GE had fought for years to shed its “too big to fail” designation, aggressively shrinking the footprint of its finance business, including selling its credit card unit, and recasting itself as an industrial company that makes airplane engines, trains and other massive manufacturing equipment. On Wednesday, regulators agreed to allow the firm to shed its designation as a “systemically important financial institution” and the regulatory burdens that came with it, including maintaining a bigger financial cushion.
GE Capital is a “smaller, safer financial services company,” said the company’s chairman, Keith Sherin.
This is a major victory for GE and may chart a path forward for other large companies that have operated under tougher government oversight since the financial crisis. It also comes as regulators are under pressure to prove that the systems put in place to prevent future taxpayer bailouts of “too big to fail” institutions are working.

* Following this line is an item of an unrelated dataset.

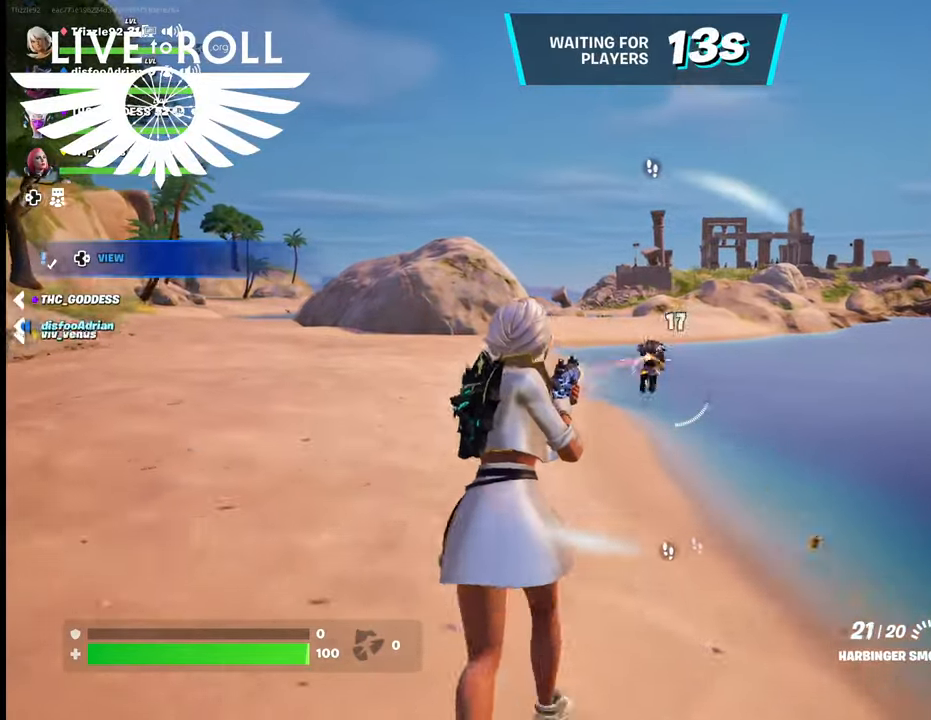
{"buttons": [], "left_stick": "up", "right_stick": "center", "events": [[434, "R2", "up"]]}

The decision to rescind GE Capital’s additional government oversight “is the result of a methodical analysis of risks that is in keeping with the law and the lessons of the financial crisis,” Treasury Secretary Jack Lew said in a statement. “GE Capital has made fundamental strategic changes that have resulted in a company that is significantly smaller and safer, with more stable funding.”
The government panel guiding this process, known as the Financial Stability Oversight Council or FSOC, has been under attack on Capitol Hill and in the courts. In Congress, Republicans have argued the panel has too much power and should be reined in.
But an even greater threat to the panel is in the courts. Earlier this year, MetLife won a crucial ruling challenging FSOC’s decision that it too was too big to fail. MetLife, the large insurance company, fought the label from the beginning, arguing FSOC did not properly assess the insurer’s financial strength and that it does not engage in the type of risky behavior that could rattle the economy.
The Treasury Department is fighting the ruling, which public advocates have warned could cripple the government’s ability to prevent another financial crisis.
“Contrary to the nonstop, hysterical claims of industry and its political allies, FSOC has been thorough, deliberative, and fair throughout the designation process, focusing carefully on a rigorous data-driven analysis and clear systemic threats,” said Dennis Kelleher, president of Better Markets, a financial markets public interest group.